From the entries, copy each line that includes "complete".
Segment Open
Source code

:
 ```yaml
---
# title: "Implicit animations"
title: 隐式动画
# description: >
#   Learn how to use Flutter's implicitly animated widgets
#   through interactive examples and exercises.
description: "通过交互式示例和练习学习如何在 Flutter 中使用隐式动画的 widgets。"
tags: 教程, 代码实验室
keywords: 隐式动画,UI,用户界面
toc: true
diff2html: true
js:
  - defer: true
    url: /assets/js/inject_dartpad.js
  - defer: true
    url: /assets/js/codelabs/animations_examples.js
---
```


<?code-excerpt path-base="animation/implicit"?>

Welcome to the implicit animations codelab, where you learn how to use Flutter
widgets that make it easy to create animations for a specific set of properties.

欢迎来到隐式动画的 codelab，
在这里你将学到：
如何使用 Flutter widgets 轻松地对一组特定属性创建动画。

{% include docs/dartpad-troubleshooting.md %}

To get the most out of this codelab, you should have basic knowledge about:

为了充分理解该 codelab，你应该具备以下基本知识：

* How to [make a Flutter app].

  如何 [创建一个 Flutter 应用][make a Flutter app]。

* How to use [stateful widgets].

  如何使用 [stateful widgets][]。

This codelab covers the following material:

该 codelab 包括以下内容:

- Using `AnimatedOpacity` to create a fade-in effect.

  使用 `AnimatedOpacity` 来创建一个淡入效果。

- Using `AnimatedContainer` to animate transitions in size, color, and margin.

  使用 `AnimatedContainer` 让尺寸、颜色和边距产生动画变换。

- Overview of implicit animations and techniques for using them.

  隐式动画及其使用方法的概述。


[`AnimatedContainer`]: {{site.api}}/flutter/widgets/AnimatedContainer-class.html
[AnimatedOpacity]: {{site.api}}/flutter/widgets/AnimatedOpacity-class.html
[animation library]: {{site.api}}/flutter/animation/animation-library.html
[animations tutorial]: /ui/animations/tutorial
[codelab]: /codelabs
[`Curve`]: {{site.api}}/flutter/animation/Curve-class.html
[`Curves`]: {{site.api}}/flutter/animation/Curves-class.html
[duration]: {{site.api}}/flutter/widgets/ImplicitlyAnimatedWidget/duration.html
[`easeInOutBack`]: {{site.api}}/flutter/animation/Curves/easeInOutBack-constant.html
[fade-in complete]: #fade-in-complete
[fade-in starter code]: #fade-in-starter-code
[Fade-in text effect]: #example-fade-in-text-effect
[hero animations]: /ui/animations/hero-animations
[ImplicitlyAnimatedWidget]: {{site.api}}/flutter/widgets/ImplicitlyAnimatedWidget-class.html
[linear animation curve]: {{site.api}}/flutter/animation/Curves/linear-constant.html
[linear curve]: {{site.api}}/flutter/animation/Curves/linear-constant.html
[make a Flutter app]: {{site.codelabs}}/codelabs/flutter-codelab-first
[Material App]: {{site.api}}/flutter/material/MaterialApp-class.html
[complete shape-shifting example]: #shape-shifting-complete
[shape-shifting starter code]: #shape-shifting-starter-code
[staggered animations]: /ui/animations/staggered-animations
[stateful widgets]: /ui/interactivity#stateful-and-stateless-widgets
Segment Closed
- [EXERCISE RESPONSE]
[fade-in complete]: #fade-in-complete
[complete shape-shifting example]: #shape-shifting-complete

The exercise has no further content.